PSA-MIL: A Probabilistic Spatial Attention-Based Multiple Instance Learning for Whole Slide Image Classification
Sharon Peled, Yosef E. Maruvka, Moti Freiman
TL;DR
PSA-MIL tackles the challenge of integrating spatial context into whole-slide image MIL by reframing self-attention as a probabilistic posterior with learnable spatial priors. It introduces dynamic, distance-decay priors, a diversity loss to diversify attention heads, and a spatial pruning mechanism to dramatically reduce computation while preserving spatial dependencies. Empirical results across cancer subtyping, metastatic detection, and survival prediction show state-of-the-art performance with lower computational cost, underscoring the practical impact of data-driven spatial modeling in WSI analysis. This approach provides a principled, adaptable framework for capturing complex tissue structures, with potential for broader clinical deployment.
Abstract
Whole Slide Images (WSIs) are high-resolution digital scans widely used in medical diagnostics.
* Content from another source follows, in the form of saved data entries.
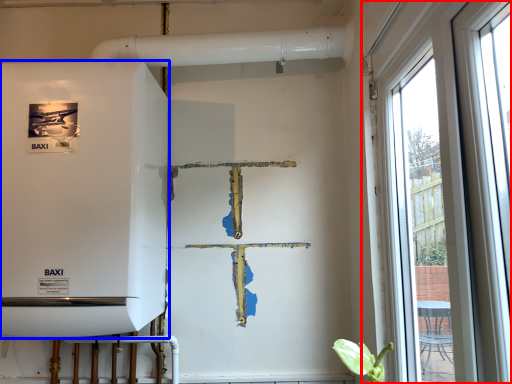
Question: Among these objects, which one is nearest to the camera, window (highlighted by a red box) or appliance (highlighted by a blue box)?

Choices:
 (A) window
 (B) appliance

Answer: (A)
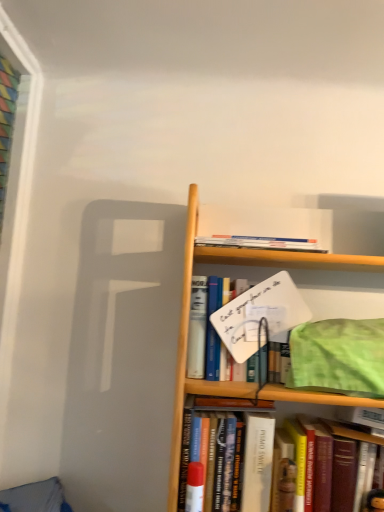
This screenshot has width=384, height=512. What are the coordinates of `vacant region above hardcover book at center, the 4th book when ordered from top to bottom (from a real-world perspective)` in the screenshot? It's located at (232, 408).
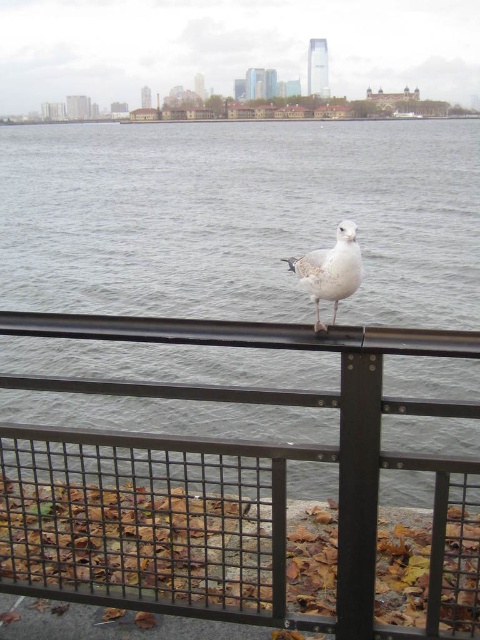
You are a photographer trying to capture a closeup of the white feathered bird at center. You notice the gray water at center is also in the frame. Which object takes up more space in the photo?

The gray water at center takes up more space in the photo because it is larger in size than the white feathered bird at center.

You are standing at the point marked as point (240,218) in the image. Based on the scene description, what is the color of the surface you are currently standing on?

The point (240,218) corresponds to gray water at center, so the surface is gray water.

You are standing at the position of the seagull on the metal railing. Looking out, where exactly is the gray water at center located in terms of coordinates?

The gray water at center is located at coordinates point (240, 218).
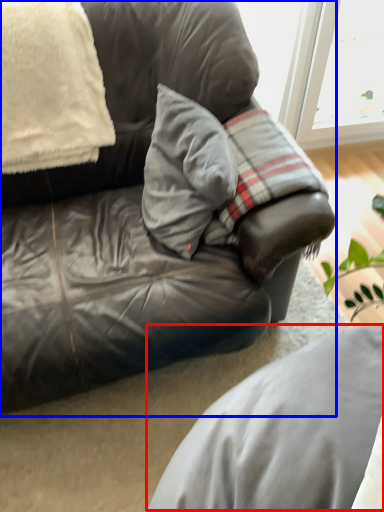
Question: Which of the following is the farthest to the observer, gray (highlighted by a red box) or studio couch (highlighted by a blue box)?

Choices:
 (A) gray
 (B) studio couch

Answer: (B)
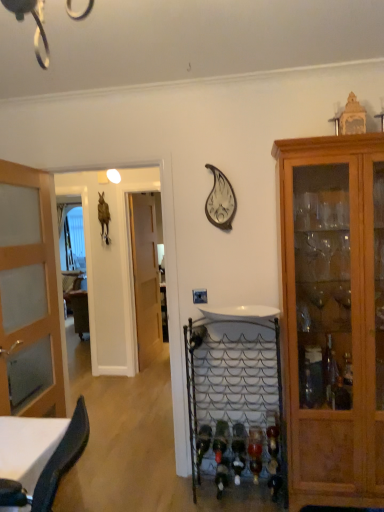
Question: Is wooden cabinet at right far away from metallic wire wine rack at center?

Choices:
 (A) yes
 (B) no

Answer: (B)

Question: Could metallic wire wine rack at center be considered to be inside wooden cabinet at right?

Choices:
 (A) yes
 (B) no

Answer: (B)

Question: From a real-world perspective, is wooden cabinet at right beneath metallic wire wine rack at center?

Choices:
 (A) no
 (B) yes

Answer: (A)

Question: Does wooden cabinet at right have a greater width compared to metallic wire wine rack at center?

Choices:
 (A) yes
 (B) no

Answer: (A)

Question: Can you confirm if wooden cabinet at right is taller than metallic wire wine rack at center?

Choices:
 (A) yes
 (B) no

Answer: (A)

Question: Considering the relative positions of wooden cabinet at right and metallic wire wine rack at center in the image provided, is wooden cabinet at right to the left of metallic wire wine rack at center from the viewer's perspective?

Choices:
 (A) no
 (B) yes

Answer: (A)

Question: Is translucent wood door at left, which is the first door from left to right, shorter than metallic silver clock at upper center?

Choices:
 (A) no
 (B) yes

Answer: (A)

Question: Is the position of translucent wood door at left, which is the first door from left to right, less distant than that of metallic silver clock at upper center?

Choices:
 (A) no
 (B) yes

Answer: (B)

Question: Is metallic silver clock at upper center completely or partially inside translucent wood door at left, which is the first door from left to right?

Choices:
 (A) no
 (B) yes

Answer: (A)

Question: Does translucent wood door at left, marked as the 1th door in a front-to-back arrangement, come behind metallic silver clock at upper center?

Choices:
 (A) yes
 (B) no

Answer: (B)

Question: Considering the relative sizes of translucent wood door at left, marked as the 1th door in a front-to-back arrangement, and metallic silver clock at upper center in the image provided, is translucent wood door at left, marked as the 1th door in a front-to-back arrangement, taller than metallic silver clock at upper center?

Choices:
 (A) yes
 (B) no

Answer: (A)

Question: Does metallic silver clock at upper center have a larger size compared to translucent wood door at left, which is the first door from left to right?

Choices:
 (A) no
 (B) yes

Answer: (A)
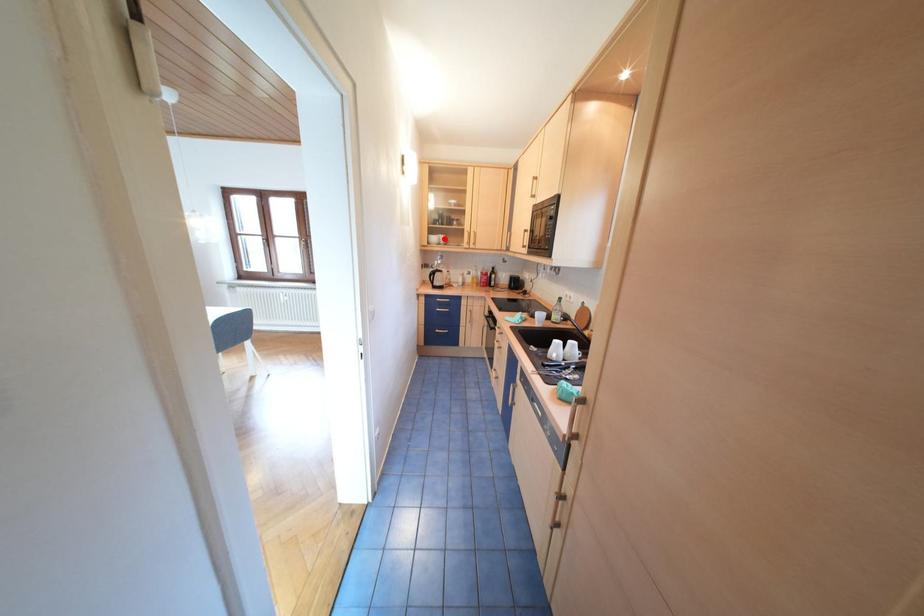
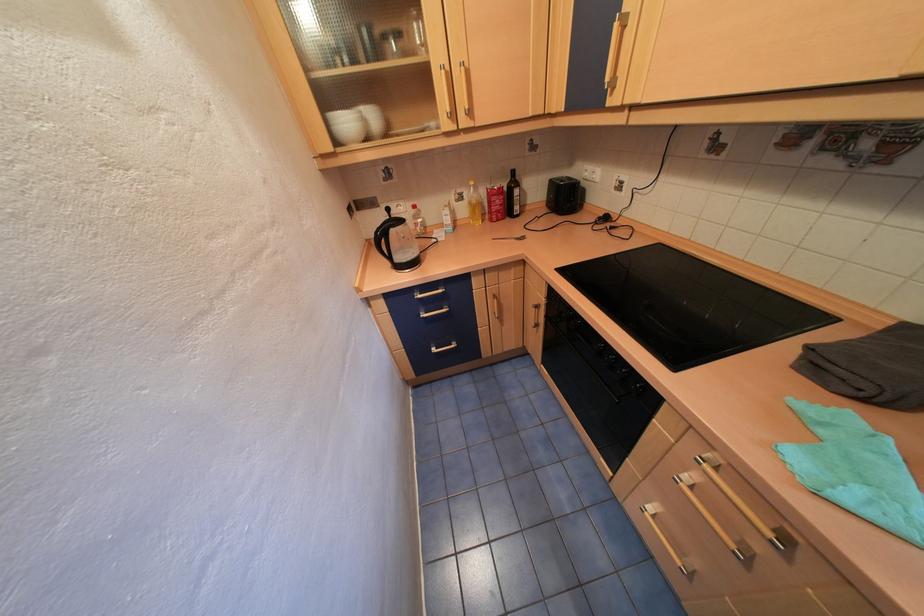
Question: I am providing you with two images of the same scene from different viewpoints. A red point is marked on the first image. At the location where the point appears in image 1, is it still visible in image 2?

Choices:
 (A) Yes
 (B) No

Answer: (A)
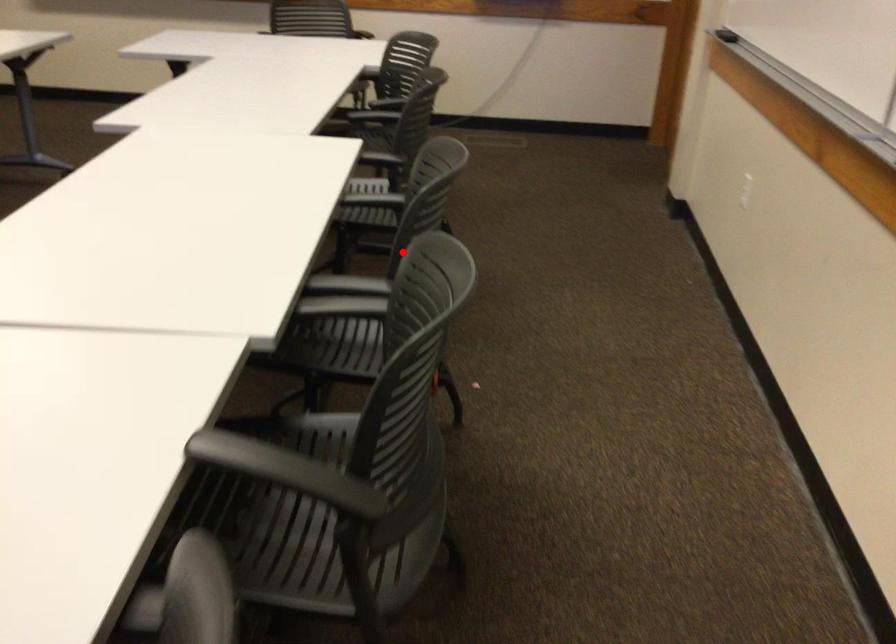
WSI classification is typically approached using Multiple Instance Learning (MIL), where the slide is partitioned into tiles treated as interconnected instances. While attention-based MIL methods aim to identify the most informative tiles, they often fail to fully exploit the spatial relationships among them, potentially overlooking intricate tissue structures crucial for accurate diagnosis. To address this limitation, we propose Probabilistic Spatial Attention MIL (PSA-MIL), a novel attention-based MIL framework that integrates spatial context into the attention mechanism through learnable distance-decayed priors, formulated within a probabilistic interpretation of self-attention as a posterior distribution. This formulation enables a dynamic inference of spatial relationships during training, eliminating the need for predefined assumptions often imposed by previous approaches. Additionally, we suggest a spatial pruning strategy for the posterior, effectively reducing self-attention's quadratic complexity. To further enhance spatial modeling, we introduce a diversity loss that encourages variation among attention heads, ensuring each captures distinct spatial representations. Together, PSA-MIL enables a more data-driven and adaptive integration of spatial context, moving beyond predefined constraints. We achieve state-of-the-art performance across both contextual and non-contextual baselines, while significantly reducing computational costs.